A phylogenetic tree of living things, based on RNA data and proposed by Carl Woese, showing the separation of Bacteria, Archaea, and Eukaryota. The exact relationships of the three domains are still being debated, as is the position of the root of the tree. It has also been suggested that due to lateral gene transfer, a tree may not be the best representation of the genetic relationships of all organisms. (Image: NASA Astrobiology Institute & Eric Gaba)

The phylogenetic tree of life has evolved along with our knowledge of biology and has changed quite a bit recently, as genetic data has been added to the descriptive work of zoologists, but the branch labeled "protists" has been especially problematic. What is a protist, exactly? The answer seems to be, "everything that is not obviously something else." 

The term Protista was introduced in 1866 by Ernst Haeckel, the same man who gave us the provocative but not quite correct theory that "ontogeny recapitulates phylogeny" as well as some astonishingly beautiful paintings illustrating his zoological theories. Haeckel conceived the protist category as a kingdom of lower forms separate from animals and plants, comprising basically all microorganisms. Bacteria and Archaea, however, were kicked out of the protist kingdom when the separation between eukaryotes and prokaryotes was established in the 20th century.

The modern biology textbook now generally gives us a tree of life with three domains—Archaea, Bacteria, and Eukaryota—and confidently jutting out from the Eukaryota are four kingdoms: plants, fungi, animals, and protists.  There is, to be sure, an astonishing diversity in all four kingdoms, but it is usually easy to distinguish a plant from an animal from a mushroom. Protists, however, have expanded beyond the simple organisms in Haeckel's original conception to become a ridiculously polymorphic category; included among them are tiny slime molds that live among rotting leaves, the Plasmodium parasites that infect our red blood cells and cause malaria, and the giant kelp that wave their fronds back and forth in the sea waves.  Where is the similarity?

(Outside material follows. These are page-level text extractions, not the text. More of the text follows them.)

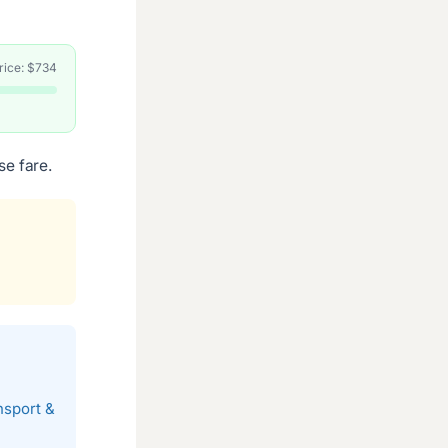
price: $734
se fare.
nsport &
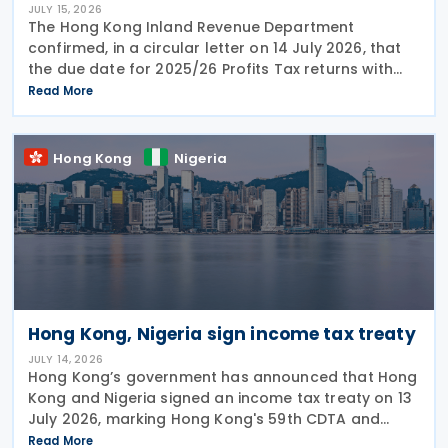
JULY 15, 2026
The Hong Kong Inland Revenue Department
confirmed, in a circular letter on 14 July 2026, that
the due date for 2025/26 Profits Tax returns with
Accounting Date Code "D" (accounting dates from 1
Read More
to 31 December 2025) is extended from 17 August
2026 to
Hong Kong
Nigeria
Hong Kong, Nigeria sign income tax treaty
JULY 14, 2026
Hong Kong’s government has announced that Hong
Kong and Nigeria signed an income tax treaty on 13
July 2026, marking Hong Kong's 59th CDTA and
fourth in 2026. The treaty allocates taxing rights
Read More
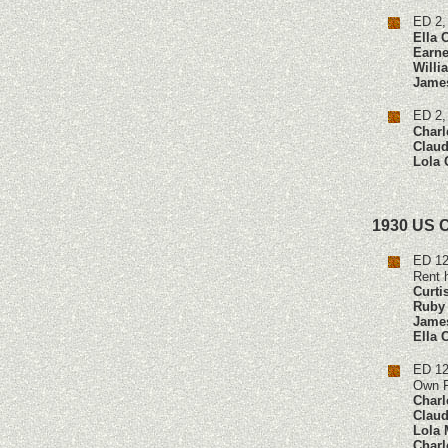
ED 2,
Ella 
Earne
Willi
Jame
ED 2,
Charl
Claud
Lola 
1930 US 
ED 12
Rent 
Curti
Ruby 
James
Ella 
ED 12
Own F
Charl
Claud
Lola 
Charl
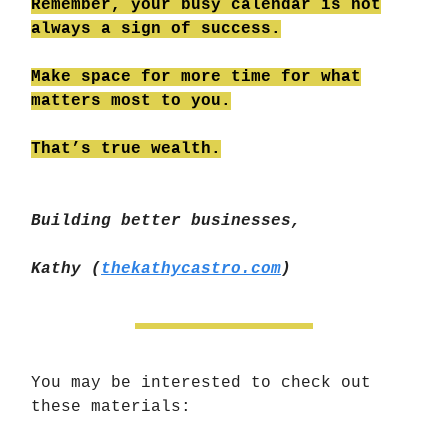
Remember, your busy calendar is not
always a sign of success.
Make space for more time for what
matters most to you.
That’s true wealth.
Building better businesses,
Kathy (
thekathycastro.com
)
You may be interested to
check out
these materials:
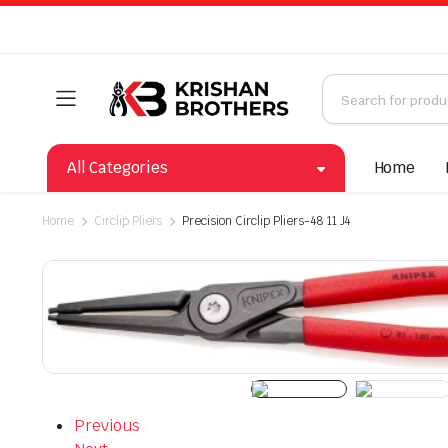
All Categories
Home
Home
Circlip Pliers
Precision Circlip Pliers-48 11 J4
Previous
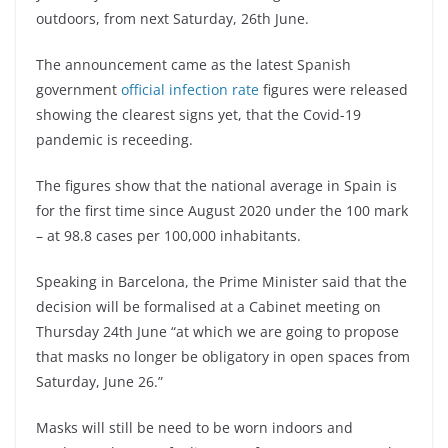
outdoors, from next Saturday, 26th June.
The announcement came as the latest Spanish
government
official infection rate
figures were released
showing the clearest signs yet, that the Covid-19
pandemic is receeding.
The figures show that the national average in Spain is
for the first time since August 2020 under the 100 mark
– at 98.8 cases per 100,000 inhabitants.
Speaking in Barcelona, the Prime Minister said that the
decision will be formalised at a Cabinet meeting on
Thursday 24th June “at which we are going to propose
that masks no longer be obligatory in open spaces from
Saturday, June 26.”
Masks will still be need to be worn indoors and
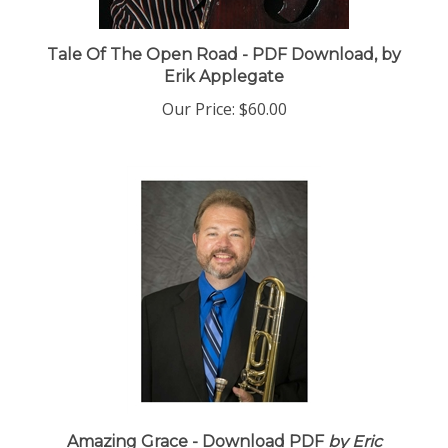
Tale Of The Open Road - PDF Download, by
Erik Applegate
Our Price:
$60.00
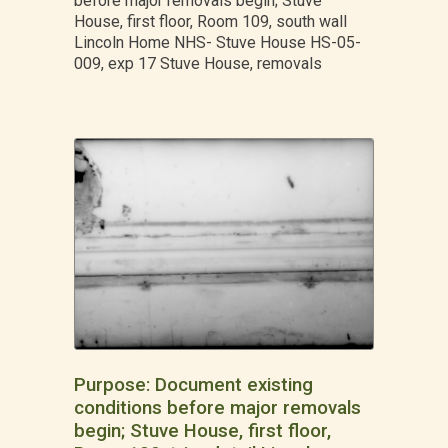
before major removals begin; Stuve
House, first floor, Room 109, south wall
Lincoln Home NHS- Stuve House HS-05-
009, exp 17 Stuve House, removals
Purpose: Document existing
conditions before major removals
begin; Stuve House, first floor,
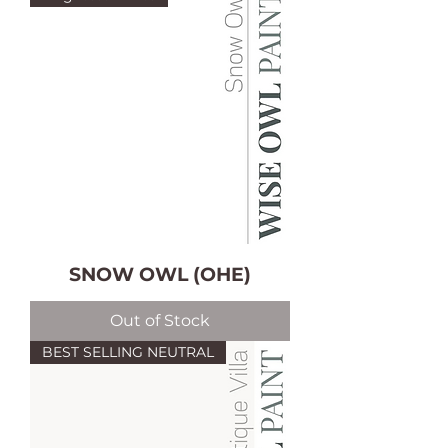
SNOW OWL (OHE)
Out of Stock
BEST SELLING NEUTRAL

Lynn Margulis and Karlene Schwartz, in their book The Five Kingdoms (W.H. Freeman, 1998), struggled heroically to justify the Protista (they preferred the term Protoctista) kingdom.  "Undulipodia (aka flagella) were present in common ancestors to all the phyla, even before mitochondria, given that the anaerobic archaeprotists bear them."  However, a sentence later they admit that "in some phyla, all members bear undulipodia, in other phyla, they are absent..."  It seems a shaky foundation on which to build a kingdom.  All human cells are fathered ultimately by sperm, which bear undulipodia, but no one has suggested that humans are therefore protists.

Genomics has made it clear that far from being a single kingdom, the protists are a phylogenetically diverse group.  But the alternative to grouping them together is to separate them into tiny fiefdoms, each of which is equivalent on the tree of Eukaryota to what appear from our perspective to be the more significant kingdoms. Carl Woese's ribosomal RNA-based phylogenetic tree has branches for slime molds, Entamoeba (amoeba), ciliates (protozoa), flagellates (e.g., trypanosomes), trichomonads, microsporidia, and diplomonads (e.g., giardia), in addition to the usual animals, plants, and fungi.  In 2005, the International Society of Protistologists divided Eukaryota into six different "supergroups" but controversy immediately erupted as to whether the categories reflected phylogenetic reality.

The fracturing of kingdom Protista into a plethora of principalities is a pedagogical nightmare and a headache for zoology students everywhere.  The effort to understand the incredible diversity of life remains one of the most difficult tasks that humans have undertaken.